6. Placement and Design of Offices and Meeting Rooms: Once again, experts recommend designing spaces in which offices and meeting rooms offer speedy, direct routes to rooms that can be locked down during emergencies. Safe Havens reports that one large school district, today, includes two doors in all of its newest office designs — to provide a second escape route in the event of emergency.
7. Roof Access: According to Safe Havens, easy roof access ranks as a serious threat to school buildings as an attacker can use the roof to find ways into a building. Safe Havens notes that roof sections built low to the ground as well as catwalks, exposed gutters, and railings designed to offer access to repair people also invite attackers. Such features require regular surveillance to insure against trouble.
PHOTO © ISTVAN BALOGH
Roof access. In addition to the safety issues that arise when students find their way onto the school roof, there is also the possibility of vandalism to the equipment that is placed there and the potential of gaining illegal access to the building after hours. There have also been instances when an attacker has used the roof to gain access to a school. Roof access areas need to be monitored on a regular basis and, if possible, locked in order to discourage illegal access.
HFI-U has developed a handbook for facility remodeling that includes a focus on safety. Of course, HFI-U designers also focus on safety in new construction. Now referred to as HFI-U, the firm’s original name was Healthy Facilities Institute University.
Among the many design issues taken on by HFI-U, internal air quality or IAQ ranks high. “Air is a complex subject,” says Allen Rathey, a principal with HFI-U. “We do a lot of research into air quality, which is a complex subject. We inhale about 30 pounds of air every day.

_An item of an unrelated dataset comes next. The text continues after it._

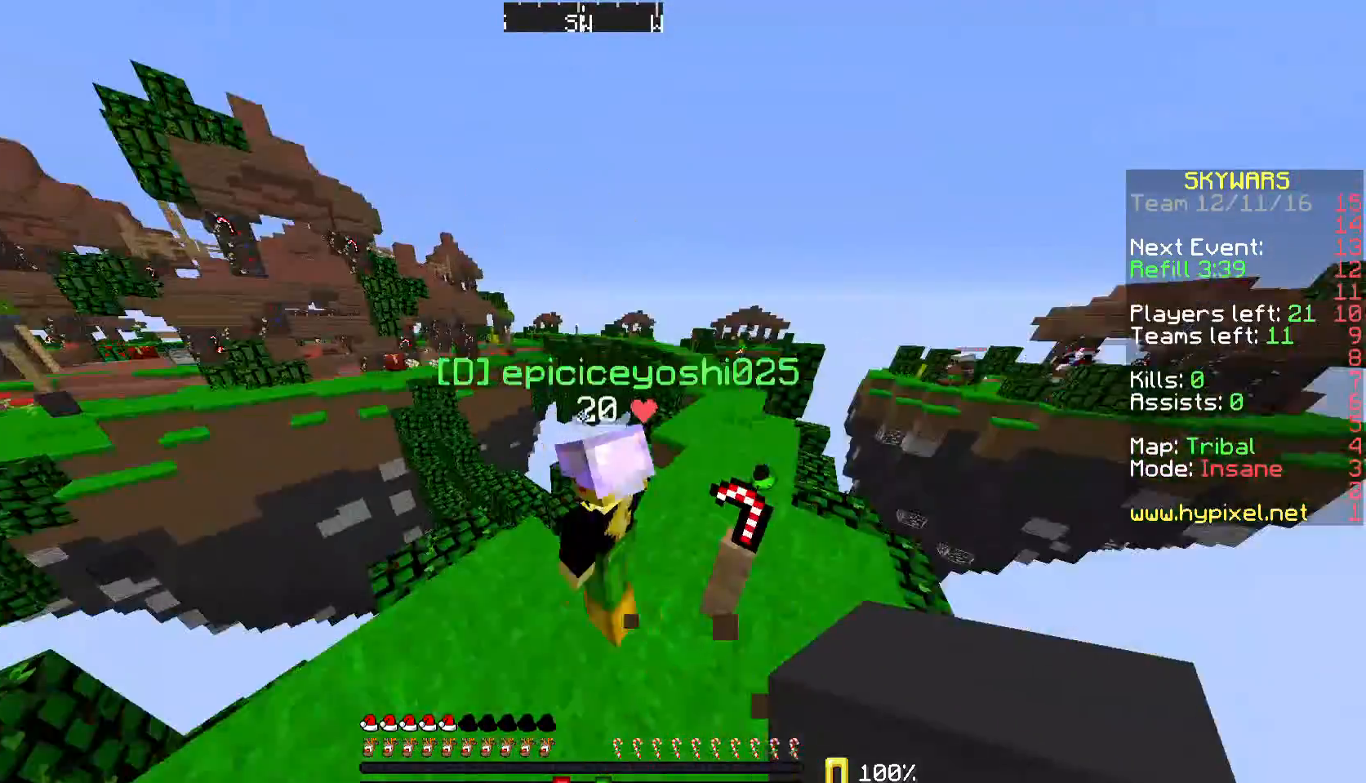
{"keys": ["d", "w"], "mouse": [], "events": [[333, "d", "down"]]}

By comparison we only ingest about four pounds of food.
“So, air is our largest exposure to the environment and our number one source of environmental exposure. It is important to focus on three components of good air:
First, reduce pollution. Reducing pollution is the first and must important component of protecting and managing air quality.
Second, ventilation—bring in plenty of fresh outside air, which eliminates problems with air inside buildings.
Third, purify and filter air. Indoor air is contaminated more easily than you might think. New paint, for example, gives off pollutants that must be off-gassed. Then there is carbon dioxide or CO2. Lots of people inside a building raise CO2 levels when they exhale, and high CO2 levels make people tired—and in the case of people inside a school, less able teachers and learners.
Dina Sorensen, senior associate with the DLR Group, a design firm with offices across the country, designs interiors for K-12 schools as well as other kinds of buildings. She has taken what might be called a philosophical interest in interior design: “Since the industrial revolution, people are spending more time indoors. To better accommodate this move inside, we need to take on some hard questions about the impact of our buildings on both humans and our natural environment.
“For example, we need to commission the right research going forward to gain a better understanding of how the artificial climates that we design can contribute to the processes that help stabilize the body, mind, and emotions,” Sorensen says. “In other words, we need to know more about designing interiors for healthier outcomes based on our biological needs.”
The DLR design group works toward this goal by employing psychologists and behavioral scientists that research and evaluate how buildings perform and how people in various fields are influenced by their environments.
“This is an exciting time in the design field,” says Sorensen, summing up. “Today, there is much more willingness for designers and contractors to work across disciplines to find comprehensive answers to complex questions about human environments.”